▸ Study material
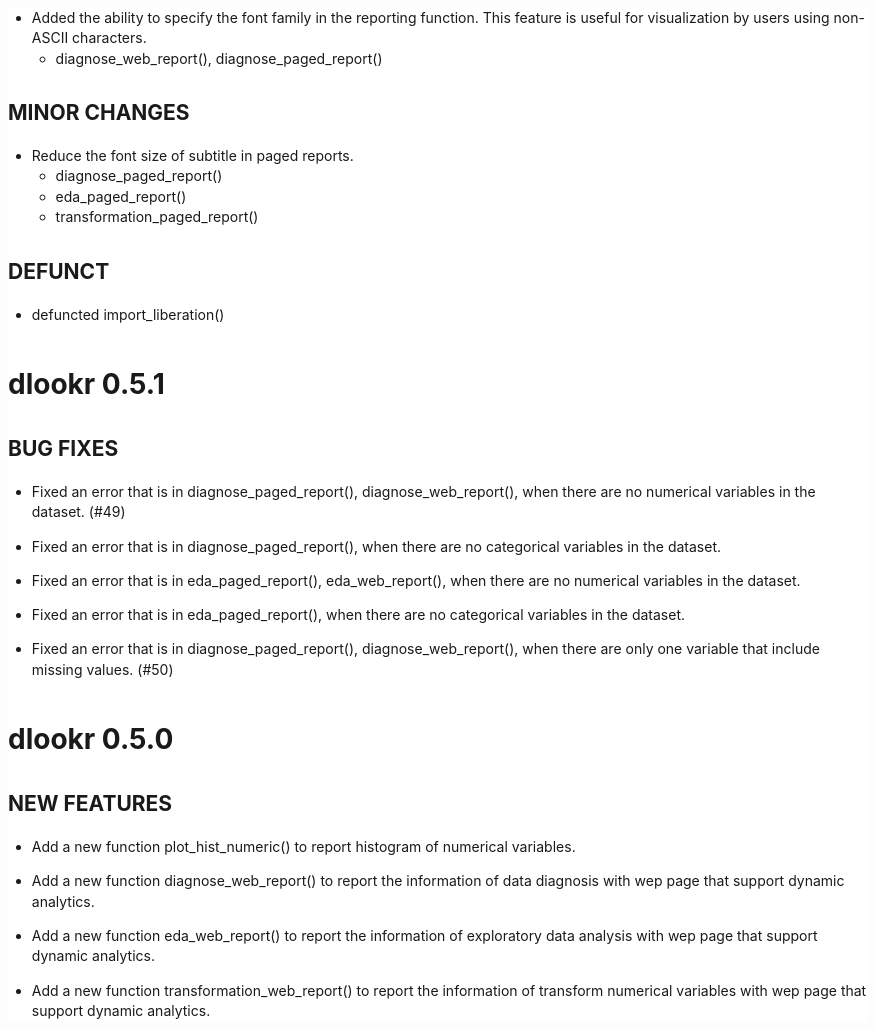 * Added the ability to specify the font family in the reporting function. 
  This feature is useful for visualization by users using non-ASCII characters.
    - diagnose_web_report(), diagnose_paged_report()
      
## MINOR CHANGES
    
* Reduce the font size of subtitle in paged reports. 
    - diagnose_paged_report()
    - eda_paged_report()
    - transformation_paged_report()
      
## DEFUNCT
  
* defuncted import_liberation()

      
      
# dlookr 0.5.1
  
## BUG FIXES

* Fixed an error that is in diagnose_paged_report(), diagnose_web_report(),
  when there are no numerical variables in the dataset. (#49)
      
* Fixed an error that is in diagnose_paged_report(), when there are no 
  categorical variables in the dataset.
      
* Fixed an error that is in eda_paged_report(), eda_web_report(), 
  when there are no numerical variables in the dataset.
      
* Fixed an error that is in eda_paged_report(), when there are no 
  categorical variables in the dataset.
      
* Fixed an error that is in diagnose_paged_report(), diagnose_web_report(), 
  when there are only one variable that include missing values. (#50)
    

# dlookr 0.5.0

## NEW FEATURES
  
* Add a new function plot_hist_numeric() to report histogram of numerical 
  variables.
      
* Add a new function diagnose_web_report() to report the information of 
  data diagnosis with wep page that support dynamic analytics.   
      
* Add a new function eda_web_report() to report the information of 
  exploratory data analysis with wep page that support dynamic analytics.   
      
* Add a new function transformation_web_report() to report the information 
  of transform numerical variables with wep page that support dynamic analytics.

▸ Work item
Repeat the material verbatim but without any of its pictures.

▸ Answer section
 * Added the ability to specify the font family in the reporting function. 
  This feature is useful for visualization by users using non-ASCII characters.
    - diagnose_web_report(), diagnose_paged_report()
      
## MINOR CHANGES
    
* Reduce the font size of subtitle in paged reports. 
    - diagnose_paged_report()
    - eda_paged_report()
    - transformation_paged_report()
      
## DEFUNCT
  
* defuncted import_liberation()

      
      
# dlookr 0.5.1
  
## BUG FIXES

* Fixed an error that is in diagnose_paged_report(), diagnose_web_report(),
  when there are no numerical variables in the dataset. (#49)
      
* Fixed an error that is in diagnose_paged_report(), when there are no 
  categorical variables in the dataset.
      
* Fixed an error that is in eda_paged_report(), eda_web_report(), 
  when there are no numerical variables in the dataset.
      
* Fixed an error that is in eda_paged_report(), when there are no 
  categorical variables in the dataset.
      
* Fixed an error that is in diagnose_paged_report(), diagnose_web_report(), 
  when there are only one variable that include missing values. (#50)
    

# dlookr 0.5.0

## NEW FEATURES
  
* Add a new function plot_hist_numeric() to report histogram of numerical 
  variables.
      
* Add a new function diagnose_web_report() to report the information of 
  data diagnosis with wep page that support dynamic analytics.   
      
* Add a new function eda_web_report() to report the information of 
  exploratory data analysis with wep page that support dynamic analytics.   
      
* Add a new function transformation_web_report() to report the information 
  of transform numerical variables with wep page that support dynamic analytics.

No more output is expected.